_PROBLEM TO SOLVE_
Could you write out each of the records below exactly?

□ □ □ □ □

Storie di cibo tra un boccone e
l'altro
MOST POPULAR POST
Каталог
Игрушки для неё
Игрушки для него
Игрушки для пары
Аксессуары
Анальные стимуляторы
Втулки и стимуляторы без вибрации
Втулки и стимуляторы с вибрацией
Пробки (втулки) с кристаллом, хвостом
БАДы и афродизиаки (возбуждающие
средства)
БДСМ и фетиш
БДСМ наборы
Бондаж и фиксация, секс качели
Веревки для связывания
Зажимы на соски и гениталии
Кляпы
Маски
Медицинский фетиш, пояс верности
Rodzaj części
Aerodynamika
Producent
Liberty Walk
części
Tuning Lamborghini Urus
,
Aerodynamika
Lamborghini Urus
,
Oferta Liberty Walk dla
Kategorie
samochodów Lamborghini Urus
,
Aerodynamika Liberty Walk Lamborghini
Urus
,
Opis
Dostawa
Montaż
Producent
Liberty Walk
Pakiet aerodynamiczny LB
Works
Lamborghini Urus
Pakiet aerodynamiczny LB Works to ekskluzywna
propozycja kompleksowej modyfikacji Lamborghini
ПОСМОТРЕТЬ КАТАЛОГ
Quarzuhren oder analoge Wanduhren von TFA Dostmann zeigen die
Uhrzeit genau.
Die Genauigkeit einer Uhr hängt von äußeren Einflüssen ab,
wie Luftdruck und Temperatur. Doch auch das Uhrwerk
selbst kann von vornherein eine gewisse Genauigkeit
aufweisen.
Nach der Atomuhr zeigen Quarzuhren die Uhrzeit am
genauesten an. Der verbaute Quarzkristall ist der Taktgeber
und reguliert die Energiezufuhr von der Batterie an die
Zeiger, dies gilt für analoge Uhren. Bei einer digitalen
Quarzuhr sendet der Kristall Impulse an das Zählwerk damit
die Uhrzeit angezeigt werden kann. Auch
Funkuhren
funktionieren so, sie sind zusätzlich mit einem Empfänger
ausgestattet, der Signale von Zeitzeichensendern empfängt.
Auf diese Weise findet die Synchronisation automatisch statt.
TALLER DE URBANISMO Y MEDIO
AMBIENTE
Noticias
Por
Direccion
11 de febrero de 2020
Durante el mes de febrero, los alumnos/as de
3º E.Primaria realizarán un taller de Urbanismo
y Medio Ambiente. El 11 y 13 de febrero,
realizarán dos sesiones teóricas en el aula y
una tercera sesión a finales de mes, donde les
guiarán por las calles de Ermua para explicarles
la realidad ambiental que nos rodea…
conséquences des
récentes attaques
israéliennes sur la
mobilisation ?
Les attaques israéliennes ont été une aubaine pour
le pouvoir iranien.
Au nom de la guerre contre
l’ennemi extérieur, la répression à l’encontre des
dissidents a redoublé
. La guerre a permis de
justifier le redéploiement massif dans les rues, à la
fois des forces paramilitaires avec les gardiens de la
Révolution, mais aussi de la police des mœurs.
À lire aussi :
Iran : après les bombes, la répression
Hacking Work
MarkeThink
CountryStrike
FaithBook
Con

□ □ □ □ □

_ANSWER FOR THE TASK_
Storie di cibo tra un boccone e
l'altro
MOST POPULAR POST
Каталог
Игрушки для неё
Игрушки для него
Игрушки для пары
Аксессуары
Анальные стимуляторы
Втулки и стимуляторы без вибрации
Втулки и стимуляторы с вибрацией
Пробки (втулки) с кристаллом, хвостом
БАДы и афродизиаки (возбуждающие
средства)
БДСМ и фетиш
БДСМ наборы
Бондаж и фиксация, секс качели
Веревки для связывания
Зажимы на соски и гениталии
Кляпы
Маски
Медицинский фетиш, пояс верности
Rodzaj części
Aerodynamika
Producent
Liberty Walk
części
Tuning Lamborghini Urus
,
Aerodynamika
Lamborghini Urus
,
Oferta Liberty Walk dla
Kategorie
samochodów Lamborghini Urus
,
Aerodynamika Liberty Walk Lamborghini
Urus
,
Opis
Dostawa
Montaż
Producent
Liberty Walk
Pakiet aerodynamiczny LB
Works
Lamborghini Urus
Pakiet aerodynamiczny LB Works to ekskluzywna
propozycja kompleksowej modyfikacji Lamborghini
ПОСМОТРЕТЬ КАТАЛОГ
Quarzuhren oder analoge Wanduhren von TFA Dostmann zeigen die
Uhrzeit genau.
Die Genauigkeit einer Uhr hängt von äußeren Einflüssen ab,
wie Luftdruck und Temperatur. Doch auch das Uhrwerk
selbst kann von vornherein eine gewisse Genauigkeit
aufweisen.
Nach der Atomuhr zeigen Quarzuhren die Uhrzeit am
genauesten an. Der verbaute Quarzkristall ist der Taktgeber
und reguliert die Energiezufuhr von der Batterie an die
Zeiger, dies gilt für analoge Uhren. Bei einer digitalen
Quarzuhr sendet der Kristall Impulse an das Zählwerk damit
die Uhrzeit angezeigt werden kann. Auch
Funkuhren
funktionieren so, sie sind zusätzlich mit einem Empfänger
ausgestattet, der Signale von Zeitzeichensendern empfängt.
Auf diese Weise findet die Synchronisation automatisch statt.
TALLER DE URBANISMO Y MEDIO
AMBIENTE
Noticias
Por
Direccion
11 de febrero de 2020
Durante el mes de febrero, los alumnos/as de
3º E.Primaria realizarán un taller de Urbanismo
y Medio Ambiente. El 11 y 13 de febrero,
realizarán dos sesiones teóricas en el aula y
una tercera sesión a finales de mes, donde les
guiarán por las calles de Ermua para explicarles
la realidad ambiental que nos rodea…
conséquences des
récentes attaques
israéliennes sur la
mobilisation ?
Les attaques israéliennes ont été une aubaine pour
le pouvoir iranien.
Au nom de la guerre contre
l’ennemi extérieur, la répression à l’encontre des
dissidents a redoublé
. La guerre a permis de
justifier le redéploiement massif dans les rues, à la
fois des forces paramilitaires avec les gardiens de la
Révolution, mais aussi de la police des mœurs.
À lire aussi :
Iran : après les bombes, la répression
Hacking Work
MarkeThink
CountryStrike
FaithBook
Con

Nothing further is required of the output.